(WORK TO COMPLETE):
Leave out the pictures and copy everything else in the entries exactly.
● ● ● ● ● ● ●
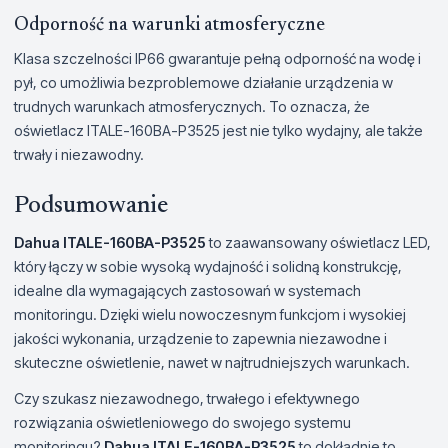
Odporność na warunki atmosferyczne
Klasa szczelności IP66 gwarantuje pełną odporność na wodę i
pył, co umożliwia bezproblemowe działanie urządzenia w
trudnych warunkach atmosferycznych. To oznacza, że
oświetlacz ITALE-160BA-P3525 jest nie tylko wydajny, ale także
trwały i niezawodny.
Podsumowanie
Dahua ITALE-160BA-P3525
to zaawansowany oświetlacz LED,
który łączy w sobie wysoką wydajność i solidną konstrukcję,
idealne dla wymagających zastosowań w systemach
monitoringu. Dzięki wielu nowoczesnym funkcjom i wysokiej
jakości wykonania, urządzenie to zapewnia niezawodne i
skuteczne oświetlenie, nawet w najtrudniejszych warunkach.
Czy szukasz niezawodnego, trwałego i efektywnego
rozwiązania oświetleniowego do swojego systemu
monitoringu?
Dahua ITALE-160BA-P3525
to dokładnie to,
● ● ● ● ● ● ●
(SOLUTION):
Odporność na warunki atmosferyczne
Klasa szczelności IP66 gwarantuje pełną odporność na wodę i
pył, co umożliwia bezproblemowe działanie urządzenia w
trudnych warunkach atmosferycznych. To oznacza, że
oświetlacz ITALE-160BA-P3525 jest nie tylko wydajny, ale także
trwały i niezawodny.
Podsumowanie
Dahua ITALE-160BA-P3525
to zaawansowany oświetlacz LED,
który łączy w sobie wysoką wydajność i solidną konstrukcję,
idealne dla wymagających zastosowań w systemach
monitoringu. Dzięki wielu nowoczesnym funkcjom i wysokiej
jakości wykonania, urządzenie to zapewnia niezawodne i
skuteczne oświetlenie, nawet w najtrudniejszych warunkach.
Czy szukasz niezawodnego, trwałego i efektywnego
rozwiązania oświetleniowego do swojego systemu
monitoringu?
Dahua ITALE-160BA-P3525
to dokładnie to,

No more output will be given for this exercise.